A demora no reconhecimento das perdas com a participada angolana nas contas do Banco Espírito Santo (BES) é um dos temas centrais na audição do presidente da KPMG Portugal na comissão parlamentar de inquérito aos atos de gestão do BES e do Grupo Espírito Santo (GES).
Sikandar Sattar, escutado nesta terça-feira, justificou a opção da KPMG de não recomendar a constituição de uma provisão no BES nas contas de 2013 com a concessão de uma garantia do estado angolano equivalente a 4,3 mil milhões de euros para responder ao elevado risco de incumprimento dos clientes do BESA. Estes créditos tinham sido concedidos com base no financiamento avançado pela casa-mãe, o Banco Espírito Santo.
Esta garantia soberana só foi dada em novembro de 2013 e foi considerada válida pelo Banco de Portugal, não obstante o supervisor ter entretanto decidido que o aval de Luanda não contaria para o cálculo dos rácios financeiros do BES.
A deputada do Bloco de Esquerda, Mariana Mortágua, quis saber porque não foi constituída uma garantia antes de 2013, uma vez que a situação de grandes volumes de crédito mal parado tinha sido já detetada em 2012 nas contas do BESA que eram auditadas pela KPMG Angola.
Presidente da KPMG Portugal é presidente da KPMG Angola
Sikander Sattar respondeu que o reporte então feito pela auditora do BESA apontava para a existência de limitações operacionais, sobretudo a nível de sistema informático, que não permitiam saber a dimensão de eventuais perdas. Só em 2013, acrescenta, foi feita a reavaliação das hipotecas dadas como garantia a esses créditos centrados no setor imobiliário, que levou à concessão da garantia pessoal de Luanda negociada diretamente entre Ricardo Salgado e o presidente angolano.
Mas quando o PS voltou a questionar as razões por trás desta garantia, Sikander Sattar invocou sigilo profissional relacionado com a legislação angolana, o que levou o deputado João Galamba a pedir a audição do presidente da KPMG Angola que também é Sikander Sattar.

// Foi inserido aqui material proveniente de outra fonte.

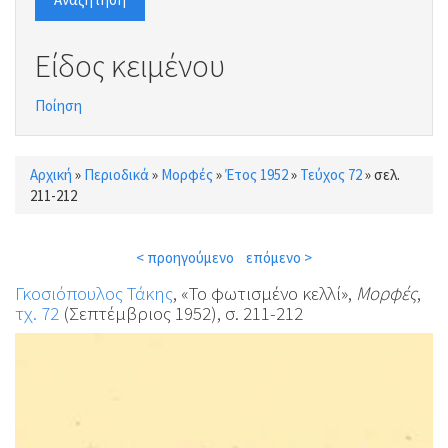
Είδος κειμένου
Ποίηση
Αρχική
»
Περιοδικά
»
Μορφές
»
Έτος 1952
»
Τεύχος 72
»
σελ.
Είστε εδώ
211-212
< προηγούμενο
επόμενο >
Γκοσιόπουλος Τάκης
, «Το φωτισμένο κελλί»,
Μορφές
,
τχ. 72
(Σεπτέμβριος 1952), σ. 211-212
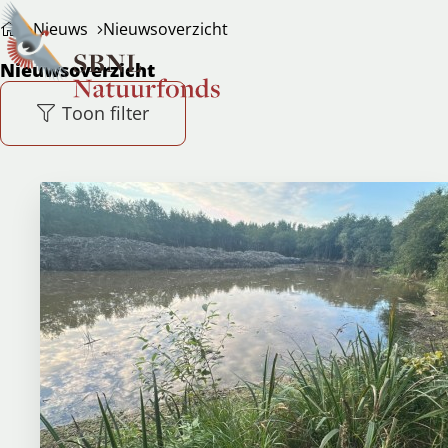
Nieuws
Nieuwsoverzicht
Ope
Zoeken
Nieuwsoverzicht
men
Toon filter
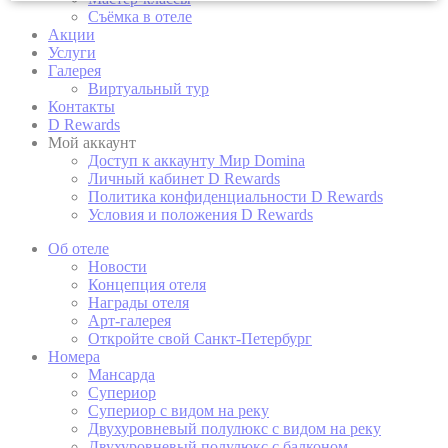
Съёмка в отеле
Акции
Cookie Declaration by
d-edge Macaron CMP
. Last update: 2022-11-
Услуги
28.
Галерея
Что такое куки?
Виртуальный тур
Контакты
Файлы cookie - это небольшие фрагменты текстовой
D Rewards
информации, которые используются веб-сайтом для
Мой аккаунт
улучшения взаимодействия с пользователем. Примите
все файлы cookie или выберите, какие категории вы
Доступ к аккаунту Мир Domina
хотите разрешить.
Личный кабинет D Rewards
Политика конфиденциальности D Rewards
политика в отношении файлов cookie
Условия и положения D Rewards
Об отеле
Новости
Нужно
Концепция отеля
Награды отеля
Необходимые файлы cookie позволяют веб-сайту вести
Арт-галерея
себя должным образом, обеспечивая основные
Откройте свой Санкт-Петербург
функции, такие как вход в личный кабинет или
навигацию по сайту.
Номера
Мансарда
Таких файлов cookie нет.
Супериор
Супериор с видом на реку
Двухуровневый полулюкс с видом на реку
Двухуровневый полулюкс с балконом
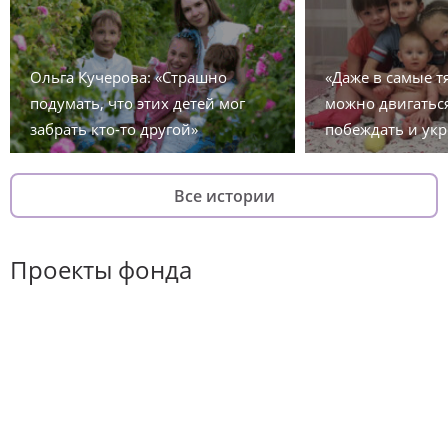
Ольга Кучерова: «Страшно
«Даже в самые 
подумать, что этих детей мог
можно двигаться
забрать кто-то другой»
побеждать и укр
Все истории
Проекты фонда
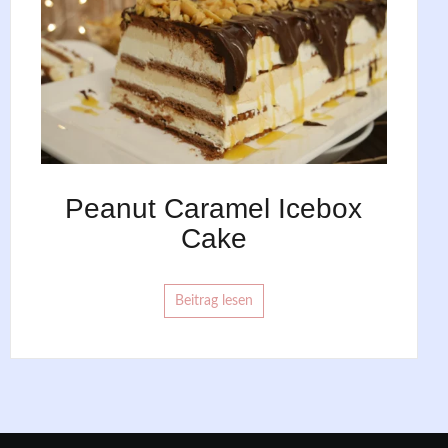
Peanut Caramel Icebox
Cake
Beitrag lesen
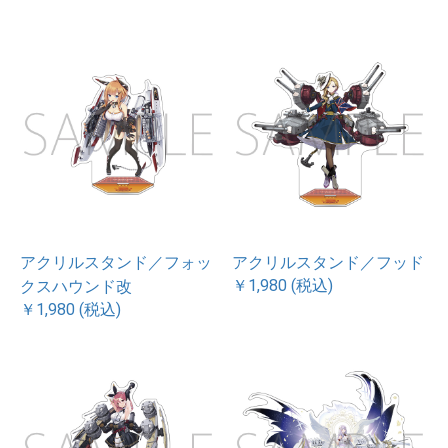
アクリルスタンド／フォッ
アクリルスタンド／フッド
￥1,980 (税込)
クスハウンド改
￥1,980 (税込)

Resolução do BES ficou mais cara por causa de Angola
A garantia soberana de Angola ainda “salvou” o BES de uma situação de incumprimento de rácios de capital durante alguns meses. Mesmo os prejuízos colossais do primeiro semestre não reconheciam perdas potenciais relacionadas com esta situação. As necessidades mínimas de capital, que então seriam de 1,5 a 1,6 mil milhões de euros, disparam num cenário de reconhecimento das perdas relativas a Angola e aproximam-se do valor da recapitalização feita na resolução do banco, 4900 milhões de euros.

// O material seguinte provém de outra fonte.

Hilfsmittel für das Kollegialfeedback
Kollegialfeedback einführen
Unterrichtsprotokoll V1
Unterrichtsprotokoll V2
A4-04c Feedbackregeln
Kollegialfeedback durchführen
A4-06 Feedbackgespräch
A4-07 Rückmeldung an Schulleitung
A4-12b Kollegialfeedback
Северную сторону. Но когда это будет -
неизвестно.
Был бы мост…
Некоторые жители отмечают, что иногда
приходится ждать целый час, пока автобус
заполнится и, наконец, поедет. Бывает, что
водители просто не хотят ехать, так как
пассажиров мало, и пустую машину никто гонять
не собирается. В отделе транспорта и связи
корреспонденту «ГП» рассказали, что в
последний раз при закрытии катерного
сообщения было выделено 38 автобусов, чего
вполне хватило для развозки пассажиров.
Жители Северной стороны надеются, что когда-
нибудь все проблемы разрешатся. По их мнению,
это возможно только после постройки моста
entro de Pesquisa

Só depois de decidida a resolução do BES é que Angola revogou a garantia e as perdas foram assumidas na sua totalidade pelo banco mau, pesando no custo da solução. O crédito concedido pelo BES à filial angolana foi transferido para o Novo Banco a preço zero. O Novo Banco ficará com todo o crédito for recuperado. O BESA entretanto já foi recapitalizado com novos acionistas angolanos, à revelia do BES.